REQUIREMENT. Nothing but the lines from the one showing "text_box [312, 335, 377, 444]" through the final line of the data below belongs in the answer, duplicated exactly and without pictures.

═════ ENTRIES PROVIDED ═════

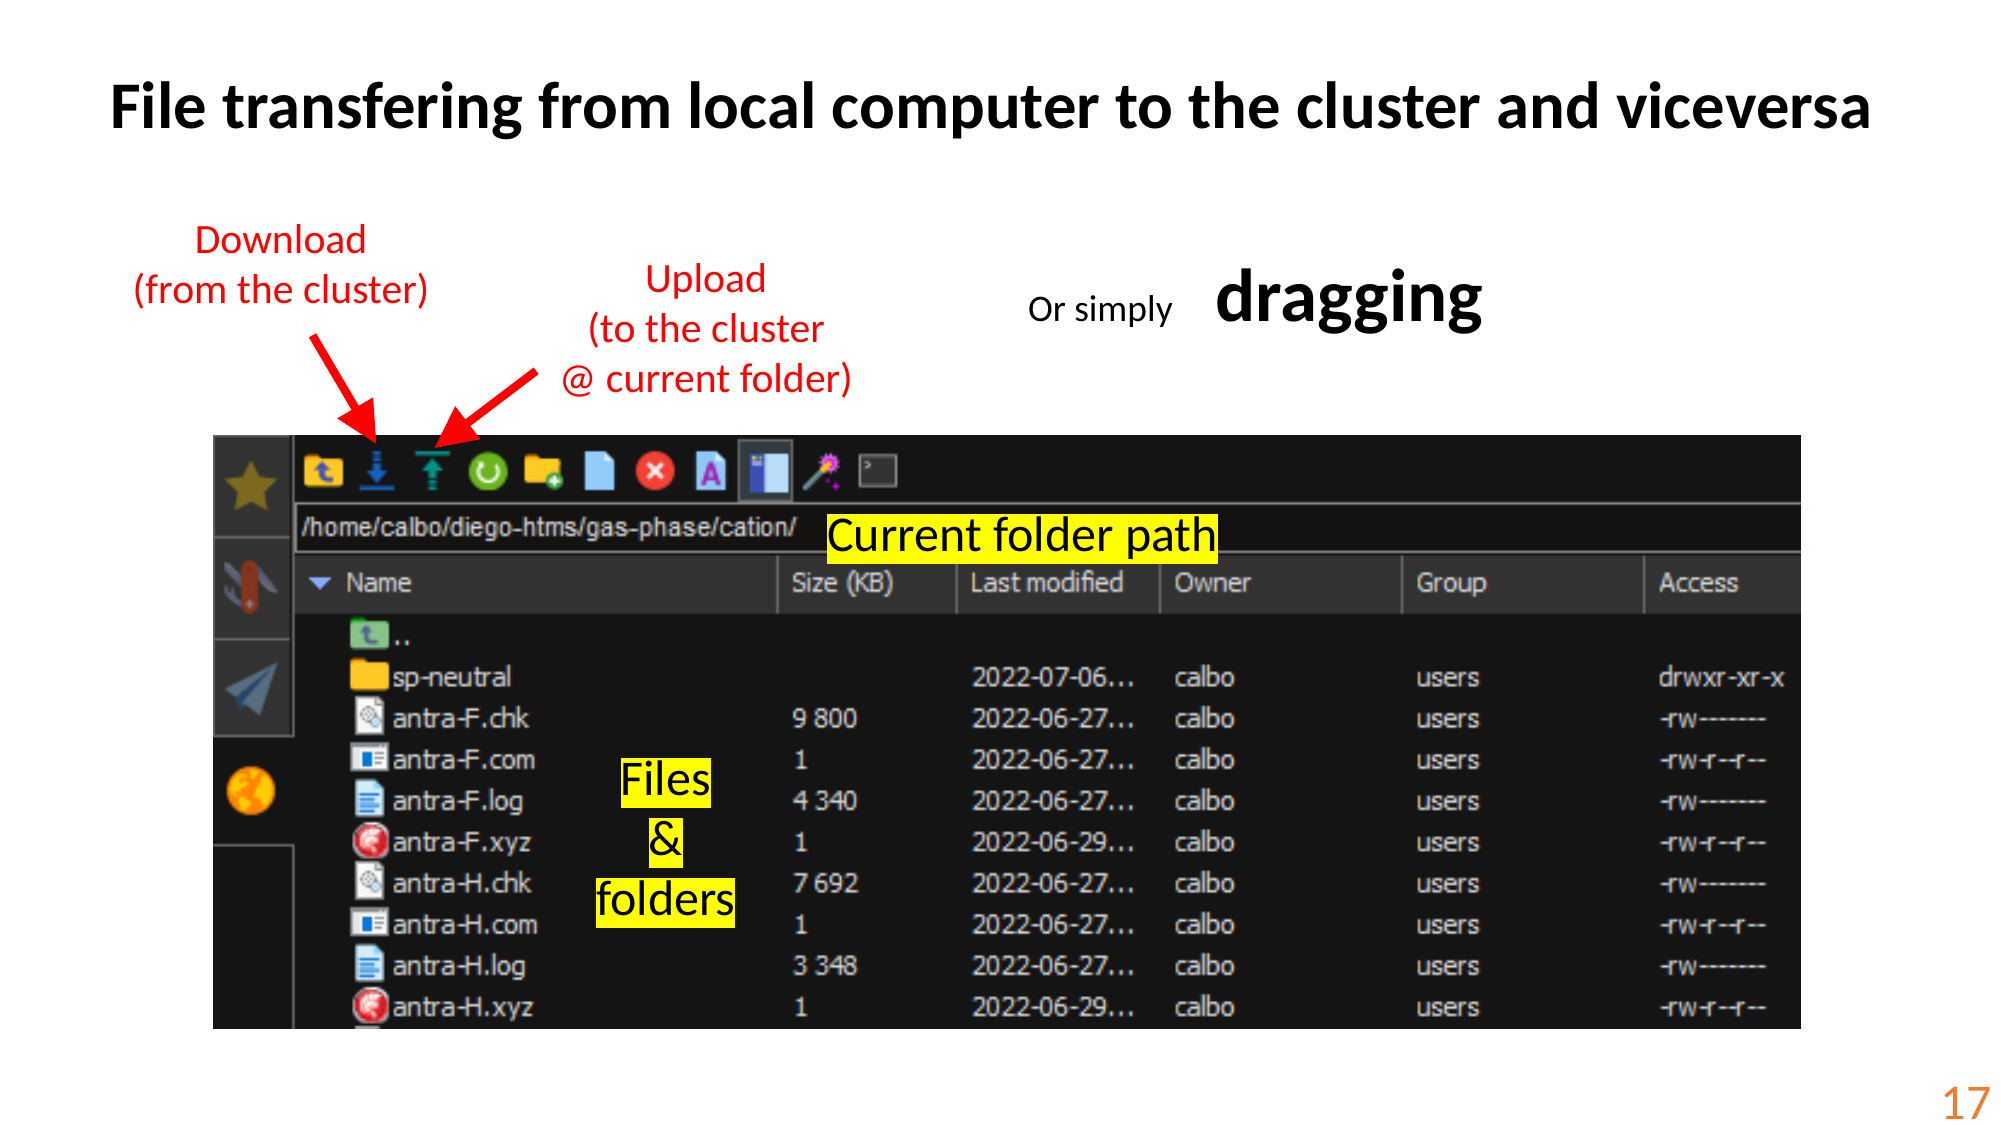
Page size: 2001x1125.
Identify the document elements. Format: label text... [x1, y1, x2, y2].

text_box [434, 370, 537, 448]
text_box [312, 335, 377, 444]
text_box Or simply dragging [1013, 239, 1499, 345]
picture [212, 435, 1801, 1029]
text_box Upload (to the cluster @ current folder) [544, 243, 868, 409]
text_box Download (from the cluster) [117, 204, 445, 319]
slide_number 17 [1556, 1069, 2000, 1125]
text_box File transfering from local computer to the cluster and viceversa [95, 54, 1889, 149]
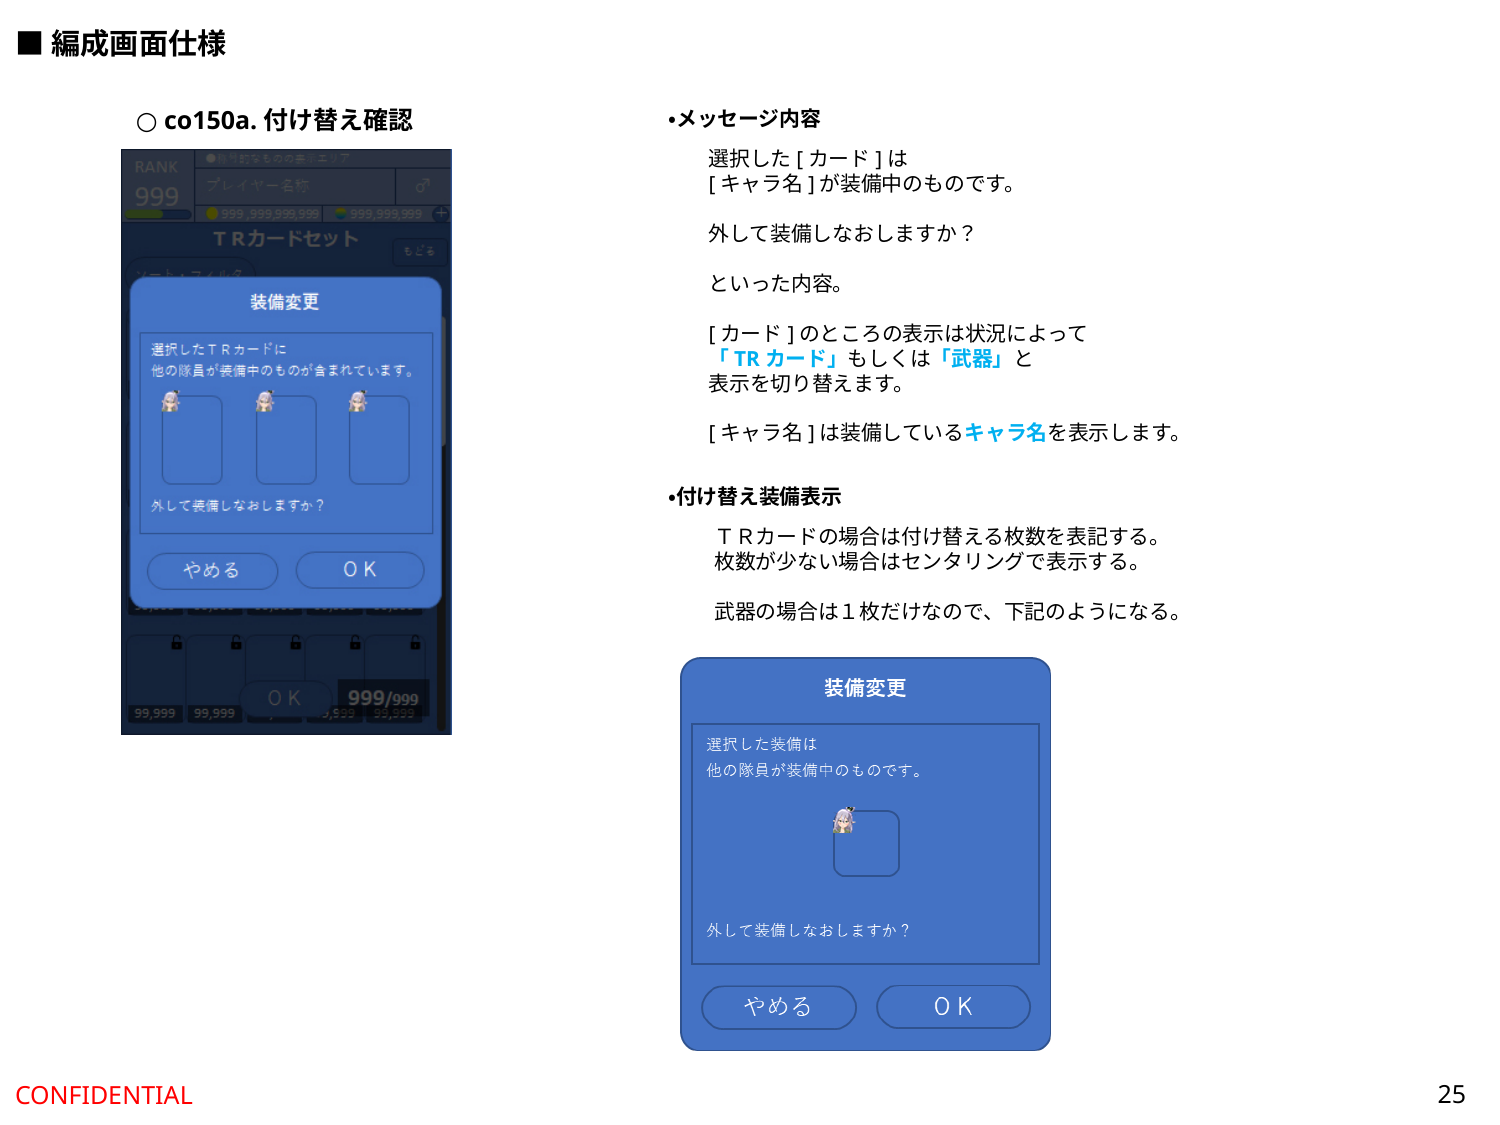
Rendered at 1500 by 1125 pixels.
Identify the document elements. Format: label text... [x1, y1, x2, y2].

picture [680, 657, 1051, 1051]
slide_number 25 [1143, 1065, 1482, 1125]
text_box ■編成画面仕様 [0, 17, 242, 68]
footer CONFIDENTIAL [0, 1065, 507, 1125]
text_box ・メッセージ内容 [653, 97, 836, 138]
text_box 選択した[カード]は [キャラ名]が装備中のものです。 外して装備しなおしますか？ といった内容。 [カード]のところの表示は状況によって 「TRカード」もしくは「武器」と 表示を切り替えます。 [キャラ名]は装備しているキャラ名を表示します。 [693, 137, 1206, 453]
text_box ・付け替え装備表示 [653, 475, 858, 516]
picture [121, 149, 452, 735]
text_box ○ co150a.付け替え確認 [121, 97, 354, 144]
text_box ＴＲカードの場合は付け替える枚数を表記する。 枚数が少ない場合はセンタリングで表示する。 武器の場合は１枚だけなので、下記のようになる。 [699, 516, 1206, 631]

═════

EXPECTED ANSWER.
text_box [312, 335, 377, 444]
text_box Or simply dragging [1013, 239, 1499, 345]
picture [212, 435, 1801, 1029]
text_box Upload (to the cluster @ current folder) [544, 243, 868, 409]
text_box Download (from the cluster) [117, 204, 445, 319]
slide_number 17 [1556, 1069, 2000, 1125]
text_box File transfering from local computer to the cluster and viceversa [95, 54, 1889, 149]
Rendered at 1500 by 1125 pixels.
Identify the document elements. Format: label text... [x1, y1, x2, y2].

picture [680, 657, 1051, 1051]
slide_number 25 [1143, 1065, 1482, 1125]
text_box ■編成画面仕様 [0, 17, 242, 68]
footer CONFIDENTIAL [0, 1065, 507, 1125]
text_box ・メッセージ内容 [653, 97, 836, 138]
text_box 選択した[カード]は [キャラ名]が装備中のものです。 外して装備しなおしますか？ といった内容。 [カード]のところの表示は状況によって 「TRカード」もしくは「武器」と 表示を切り替えます。 [キャラ名]は装備しているキャラ名を表示します。 [693, 137, 1206, 453]
text_box ・付け替え装備表示 [653, 475, 858, 516]
picture [121, 149, 452, 735]
text_box ○ co150a.付け替え確認 [121, 97, 354, 144]
text_box ＴＲカードの場合は付け替える枚数を表記する。 枚数が少ない場合はセンタリングで表示する。 武器の場合は１枚だけなので、下記のようになる。 [699, 516, 1206, 631]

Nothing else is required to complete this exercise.